私もその場で謝り、仕事の時間が迫っていたので、泣いている彼女を宥めて、とりあえず現場に向かった。現場が終わった後に、昨夜の件について長く話をした。

話をしながら、これから彼女がもっと混乱して戸惑っていく事のそばにいる事について、腹を括らねばと思った。同時に、今まで以上にもっと会話しなくては、と昨夜の件を改めて反省した。CD店舗周りの時に考えている事も、何をどう考えて、何を目的として、何をしようとするかについても、自分が思っている何倍も彼女と話そう、と。

彼女を乗せた張本人達は、もう彼女の一番近くにいないし、なんなら引き続き調子の良い事しか言わないのだ。コミュ障も治り切ったわけではなかったけど、そんな事言っている場合ではなかった。

彼女は、恐らく私の人生で一番向き合った人だと思うし、これから先も、自分が向き合った人として絶対に片手で数える内に入る人だと思う。


その後、予想した通りに彼女は混乱して戸惑っていった。明るく努めていたが、ずっとそばにいると感じる弱い目の光になっていった。いつ消えてしまうのだろう、というような。

祭りをした人間達は、村ごと消えた?というくらい、周りからいなくなった。BBQの後のコンロやゴミが散らばって、人だけいないような感覚だ。

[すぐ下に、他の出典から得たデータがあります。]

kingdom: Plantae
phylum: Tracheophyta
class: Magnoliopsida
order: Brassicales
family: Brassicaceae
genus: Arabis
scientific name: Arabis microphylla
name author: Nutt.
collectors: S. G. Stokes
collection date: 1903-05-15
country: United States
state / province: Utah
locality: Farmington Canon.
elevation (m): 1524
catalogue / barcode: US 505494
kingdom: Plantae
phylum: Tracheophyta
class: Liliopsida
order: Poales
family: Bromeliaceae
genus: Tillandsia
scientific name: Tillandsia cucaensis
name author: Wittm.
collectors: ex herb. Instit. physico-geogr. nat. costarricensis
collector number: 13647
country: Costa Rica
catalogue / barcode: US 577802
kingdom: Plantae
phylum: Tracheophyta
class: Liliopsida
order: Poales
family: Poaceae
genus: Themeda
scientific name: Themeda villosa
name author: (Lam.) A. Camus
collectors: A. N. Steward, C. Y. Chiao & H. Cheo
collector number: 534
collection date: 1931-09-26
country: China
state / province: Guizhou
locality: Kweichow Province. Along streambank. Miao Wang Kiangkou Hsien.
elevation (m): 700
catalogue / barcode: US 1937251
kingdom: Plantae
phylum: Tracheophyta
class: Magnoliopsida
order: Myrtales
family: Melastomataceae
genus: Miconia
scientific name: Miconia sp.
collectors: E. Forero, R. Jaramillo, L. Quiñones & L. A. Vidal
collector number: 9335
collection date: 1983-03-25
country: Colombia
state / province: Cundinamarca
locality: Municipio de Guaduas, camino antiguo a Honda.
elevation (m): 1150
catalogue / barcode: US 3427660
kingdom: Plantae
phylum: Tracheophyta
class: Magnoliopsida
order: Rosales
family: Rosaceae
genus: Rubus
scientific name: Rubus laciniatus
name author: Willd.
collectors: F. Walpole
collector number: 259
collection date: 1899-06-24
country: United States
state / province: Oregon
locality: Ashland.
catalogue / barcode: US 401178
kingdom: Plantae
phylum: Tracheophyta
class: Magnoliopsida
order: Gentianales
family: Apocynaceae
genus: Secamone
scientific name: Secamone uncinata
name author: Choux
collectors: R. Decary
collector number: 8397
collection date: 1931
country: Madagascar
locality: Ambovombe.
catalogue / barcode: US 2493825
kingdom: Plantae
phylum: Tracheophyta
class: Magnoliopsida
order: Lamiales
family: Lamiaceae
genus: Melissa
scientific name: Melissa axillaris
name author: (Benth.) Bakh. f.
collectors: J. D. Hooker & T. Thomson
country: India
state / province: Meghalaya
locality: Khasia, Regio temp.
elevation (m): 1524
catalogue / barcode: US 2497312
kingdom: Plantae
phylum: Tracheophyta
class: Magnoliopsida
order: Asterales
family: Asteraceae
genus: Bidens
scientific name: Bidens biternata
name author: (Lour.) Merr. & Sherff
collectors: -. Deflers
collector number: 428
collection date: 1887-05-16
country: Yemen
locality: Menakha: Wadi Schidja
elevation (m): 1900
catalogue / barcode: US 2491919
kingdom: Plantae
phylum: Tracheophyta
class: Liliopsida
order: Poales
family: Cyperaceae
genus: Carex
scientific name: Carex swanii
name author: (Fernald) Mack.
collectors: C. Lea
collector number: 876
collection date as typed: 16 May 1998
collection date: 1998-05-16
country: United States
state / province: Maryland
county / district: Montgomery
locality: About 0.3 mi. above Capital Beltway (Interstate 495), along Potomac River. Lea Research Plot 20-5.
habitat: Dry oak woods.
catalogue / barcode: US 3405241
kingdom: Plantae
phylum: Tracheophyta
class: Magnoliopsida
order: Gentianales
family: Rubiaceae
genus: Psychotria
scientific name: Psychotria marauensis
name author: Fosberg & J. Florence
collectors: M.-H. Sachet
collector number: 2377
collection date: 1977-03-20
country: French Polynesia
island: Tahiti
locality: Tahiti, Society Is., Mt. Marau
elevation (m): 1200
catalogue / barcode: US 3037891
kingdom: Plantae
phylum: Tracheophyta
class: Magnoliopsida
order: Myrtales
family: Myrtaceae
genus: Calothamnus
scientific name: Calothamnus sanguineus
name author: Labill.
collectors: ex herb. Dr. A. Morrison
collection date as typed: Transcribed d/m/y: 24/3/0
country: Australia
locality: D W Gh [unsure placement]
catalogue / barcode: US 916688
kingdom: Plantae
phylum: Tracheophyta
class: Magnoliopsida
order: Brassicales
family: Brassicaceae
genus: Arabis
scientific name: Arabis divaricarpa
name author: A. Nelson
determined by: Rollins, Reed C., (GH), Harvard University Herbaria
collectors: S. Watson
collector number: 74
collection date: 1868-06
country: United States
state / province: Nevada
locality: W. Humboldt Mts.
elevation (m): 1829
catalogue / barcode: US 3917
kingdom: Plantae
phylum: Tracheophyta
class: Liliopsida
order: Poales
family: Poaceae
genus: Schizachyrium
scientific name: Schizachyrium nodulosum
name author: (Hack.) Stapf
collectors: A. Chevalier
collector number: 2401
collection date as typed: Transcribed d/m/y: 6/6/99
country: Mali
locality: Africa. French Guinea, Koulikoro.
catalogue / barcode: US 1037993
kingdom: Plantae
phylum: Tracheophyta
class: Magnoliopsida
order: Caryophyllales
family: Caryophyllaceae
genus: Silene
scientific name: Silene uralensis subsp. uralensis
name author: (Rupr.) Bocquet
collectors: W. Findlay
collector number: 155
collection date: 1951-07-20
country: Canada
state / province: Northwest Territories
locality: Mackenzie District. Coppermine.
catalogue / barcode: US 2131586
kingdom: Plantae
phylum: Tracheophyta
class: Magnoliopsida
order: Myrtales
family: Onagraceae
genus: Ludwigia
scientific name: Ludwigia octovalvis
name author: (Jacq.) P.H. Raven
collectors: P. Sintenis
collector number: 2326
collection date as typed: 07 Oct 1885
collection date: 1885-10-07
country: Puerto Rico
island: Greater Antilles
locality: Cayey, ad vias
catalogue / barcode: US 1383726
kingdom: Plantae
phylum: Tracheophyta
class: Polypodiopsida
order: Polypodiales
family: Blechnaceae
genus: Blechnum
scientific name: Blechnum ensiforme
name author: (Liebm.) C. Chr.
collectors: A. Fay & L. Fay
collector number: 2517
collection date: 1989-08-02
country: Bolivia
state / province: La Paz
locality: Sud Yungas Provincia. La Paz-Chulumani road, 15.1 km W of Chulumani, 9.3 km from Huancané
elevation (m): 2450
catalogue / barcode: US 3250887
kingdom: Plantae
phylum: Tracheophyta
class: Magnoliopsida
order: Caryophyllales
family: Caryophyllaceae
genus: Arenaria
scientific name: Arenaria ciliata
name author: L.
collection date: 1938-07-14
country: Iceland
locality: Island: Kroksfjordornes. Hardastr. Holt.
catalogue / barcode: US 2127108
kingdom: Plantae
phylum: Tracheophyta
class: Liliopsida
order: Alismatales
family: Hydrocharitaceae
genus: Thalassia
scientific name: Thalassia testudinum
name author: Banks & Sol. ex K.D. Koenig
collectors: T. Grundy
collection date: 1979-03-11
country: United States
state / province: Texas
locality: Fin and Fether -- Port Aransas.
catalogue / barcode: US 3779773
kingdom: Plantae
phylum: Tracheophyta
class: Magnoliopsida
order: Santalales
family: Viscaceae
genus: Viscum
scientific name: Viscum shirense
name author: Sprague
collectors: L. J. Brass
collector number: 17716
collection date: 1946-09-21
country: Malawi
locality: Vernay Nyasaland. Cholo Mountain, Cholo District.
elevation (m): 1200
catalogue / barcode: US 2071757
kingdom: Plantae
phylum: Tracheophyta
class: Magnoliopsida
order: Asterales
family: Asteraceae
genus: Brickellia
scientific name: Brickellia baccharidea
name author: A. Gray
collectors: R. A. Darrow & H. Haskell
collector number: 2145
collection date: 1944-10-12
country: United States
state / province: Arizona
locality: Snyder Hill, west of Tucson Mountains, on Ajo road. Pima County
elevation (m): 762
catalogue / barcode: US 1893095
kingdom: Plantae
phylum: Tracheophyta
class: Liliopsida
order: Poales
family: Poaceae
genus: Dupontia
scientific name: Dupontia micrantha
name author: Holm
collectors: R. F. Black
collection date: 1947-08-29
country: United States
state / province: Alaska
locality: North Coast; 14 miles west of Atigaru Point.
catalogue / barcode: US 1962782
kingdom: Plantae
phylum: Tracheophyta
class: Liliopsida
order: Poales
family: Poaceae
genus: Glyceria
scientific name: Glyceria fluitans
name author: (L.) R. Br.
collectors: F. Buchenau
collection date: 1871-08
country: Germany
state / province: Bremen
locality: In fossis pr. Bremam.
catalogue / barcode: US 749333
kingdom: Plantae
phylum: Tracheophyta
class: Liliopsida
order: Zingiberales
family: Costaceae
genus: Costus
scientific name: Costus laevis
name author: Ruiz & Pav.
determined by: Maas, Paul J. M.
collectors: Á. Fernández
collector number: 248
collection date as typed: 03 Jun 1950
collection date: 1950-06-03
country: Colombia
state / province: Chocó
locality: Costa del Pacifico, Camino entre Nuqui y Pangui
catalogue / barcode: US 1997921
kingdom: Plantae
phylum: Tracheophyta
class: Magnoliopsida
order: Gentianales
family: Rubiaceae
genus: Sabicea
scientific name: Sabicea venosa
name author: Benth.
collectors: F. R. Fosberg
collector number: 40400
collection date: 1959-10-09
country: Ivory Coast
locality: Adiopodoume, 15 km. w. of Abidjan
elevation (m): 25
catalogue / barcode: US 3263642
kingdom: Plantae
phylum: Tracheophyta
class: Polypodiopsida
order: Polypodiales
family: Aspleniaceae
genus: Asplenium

合わせて、あーだこーだ言っていた人も、なりを潜めた。


元気のない主役、突然消えた祭りの人、何も言わなくなったスタッフと相まって、私までここで地蔵になっている場合ではなかった。私は彼女に一番近いマネージャーなのだ。

恐らく当時本人は嫌だっただろうと思うが、そのまま悩んでいる姿を見せようと思った。着飾った自分を見せるモデルとは違い、人間性を見せる事で、アーティストとして彼女個人としても一回り大きくなるだろうと思った。

負けてメソメソするくらいなら、そこも曝け出そう、と。

リリース時期ではなかったので、レコード会社経由ではなく、自分から信頼できるWEBメディアの編集者に連絡をして、インタビューをしてもらった。久しぶりに記事ページを見たら、見出しにこう書いてあった。


「自信を持てる自分になって、ちゃんと自分を認めてあげたい」


この見出しは本当に彼女自身をしっかり表していると思う。彼女は、見目麗しい見た目とは相反して、本当に自信がない子だった。よく話さないと分からない、彼女の素顔。

だが、ノリにノッている事務所からのデビュー・お菓子のCMのタイアップ決定・初ライブがフランスなど、周りのそれこそ祭り感だけが先行しまくった。

結果、より彼女自身と相反していった。ていうか、この素顔知ってて、よくもまぁ軽くCDデビューに乗せたよなと憤りも募った。


そして、彼女はメンタルと声が連動してしまう人だった。

相反した環境で大きな舞台を踏んでいく中で、彼女はもっと混乱して戸惑っていき、私はそれを全て横で一緒に見て行く事になる。